The al-Qaeda order in the Maghreb region of North Africa appears to be re-energizing, as evident in the broader drumbeat of terrorist attacks that have diversified in regional reach. The recent arrests of three Mauritanians and three Moroccans in Mauritania raises serious concerns about al-Qaeda’s destructive reach and strategic ambition to tap into the huge reservoir of resentment and anger that marginalized, disenfranchised and antagonized Maghrebi populations feel toward their governments and U.S. policies in the Muslim world. There are growing fears that al-Qaeda’s leadership in Waziristan is rebuilding its external links and bringing disparate Maghrebi jihadi groups that share its ideology into the fold of Osama bin Laden’s cell in Pakistan. This consolidation of diverse armed groups has happened in “just recent months” and led to the emergence of “a reasonably coherent organization,” U.S. Defense Secretary Robert Gates told reporters at the Pentagon recently (American Forces Press Service, July 13).
Indeed, the dynamics of internationalization came into sharper focus as early as June 2005, when the GSPC (now AQIM) attacked a military outpost in Mauritania, killing 15 soldiers (Terrorism Focus, June 10, 2005). Subsequent terrorist attacks in Algeria—and security operations in Morocco and Tunisia—heightened fears of the prospect of the merger of terrorist groups closely affiliated with al-Qaeda. Nevertheless, although the prospects for growth in terrorist activity in North and West Africa are real, claims that terrorist groups in the region are receiving operational instructions and financial assistance from al-Qaeda’s Waziristan base are unlikely. So far, the link-up that exists between the different terrorist groups in the Maghreb on the one hand, and al-Qaeda’s core leadership in Pakistan on the other, has been more ideological than operational.
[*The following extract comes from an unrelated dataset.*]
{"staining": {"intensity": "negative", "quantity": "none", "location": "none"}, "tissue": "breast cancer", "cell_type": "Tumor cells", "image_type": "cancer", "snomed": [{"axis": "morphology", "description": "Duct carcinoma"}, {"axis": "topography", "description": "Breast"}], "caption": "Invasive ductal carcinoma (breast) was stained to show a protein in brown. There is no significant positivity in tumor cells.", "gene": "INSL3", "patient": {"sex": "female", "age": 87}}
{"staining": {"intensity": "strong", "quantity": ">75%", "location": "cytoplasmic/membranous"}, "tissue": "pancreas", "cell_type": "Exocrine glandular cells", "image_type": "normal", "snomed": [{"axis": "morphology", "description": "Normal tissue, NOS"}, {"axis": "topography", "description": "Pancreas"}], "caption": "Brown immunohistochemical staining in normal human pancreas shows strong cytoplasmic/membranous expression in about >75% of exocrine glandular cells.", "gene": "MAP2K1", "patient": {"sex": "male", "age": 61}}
Nevertheless, as AQIM evolves, so will the threat to North and West Africa. Mauritania, which bridges the Maghreb and western sub-Saharan Africa, is particularly vulnerable to al-Qaeda’s strategic ambition of making direct inroads into the country (Terrorism Monitor, October 7, 2005). Western intelligence agencies suspect that radical Islamist militants have been “running military training camps in the desert border regions of Mauritania” (BBC News, May 21). Although this multiracial former French colony has recently engaged in a laudable and uniquely democratic experiment after the 2005 ouster of its long-time dictator, Maaouiya Ould Taya, at least 40% of Mauritania’s 3.1 million inhabitants are still systematically subjected to multiple forms of discrimination based on their black skin. The Haratines, a derogatory term used to refer to the Arabic-speaking dark-skinned descendants of slaves, came in great numbers to Nouakchott during the 1973-1990 droughts and have been denied basic rights and suffered from discrimination in various aspects of life (International Crisis Group, May 11, 2005).
It is against this backdrop of structural injustice and subjugation that Mauritania’s large black African population has been allured by the egalitarian and anti-traditionalist rhetoric of the Islamists. The Islam of the Qadiriya and the Tijaniya Sufi brotherhoods are tainted in the eyes of oppressed black Mauritanians due to their close association with a rigid caste system. Tablighi preachers have made great inroads in this segment of the population, and some of them are likely tempted by al-Qaeda’s message. Many terrorists do not act out of religious zealotry alone, but instead act in reaction to a system they perceive as unjust and oppressive. Al-Qaeda thrives on manipulating people who are hungry for social justice.
Mauritania’s new president, Sidi Ould Cheikh Abdallahi, has vowed to help reshape the country’s cultural identity and correct the structural injustices that stifle opportunity and ambition for a substantial number of agitated young people. In his attempts to find just, lasting and effective remedies to the country’s racial and ethnic tensions, however, Abdallahi faces major hurdles from some of the light-skinned Arabic-speaking Moors who are resistant to change and unwilling to relinquish power (al-Ahram Weekly, November 13-19, 2003). The president is also under pressure to boost living standards for all Mauritanians who are demanding a share of the country’s newly discovered “oil riches.” Anger over the country’s alliance with the United States and diplomatic relations with Israel add to the president’s travails.
For now, however, Mauritania does not represent a hotbed for terror recruits. Several elements have helped to stem the rise of extremism in the country, including tribalism, Sufi brotherhoods and Mauritanians’ resistance to imported Islamist ideas. Of course, Wahhabi Islam has made some inroads in the country, but it is not Wahhabism alone that produces terrorists or contributes to the spread of radical political Islam. It is the mixture of political, social, economic and ideological factors that give fodder to extremism, religious or otherwise. In Mauritania, social injustice feeds terrorism. As in other parts of the region, the U.S. invasion of Iraq and the Israel-Palestine conflict act as other boosters for the spread of extremism in Mauritania.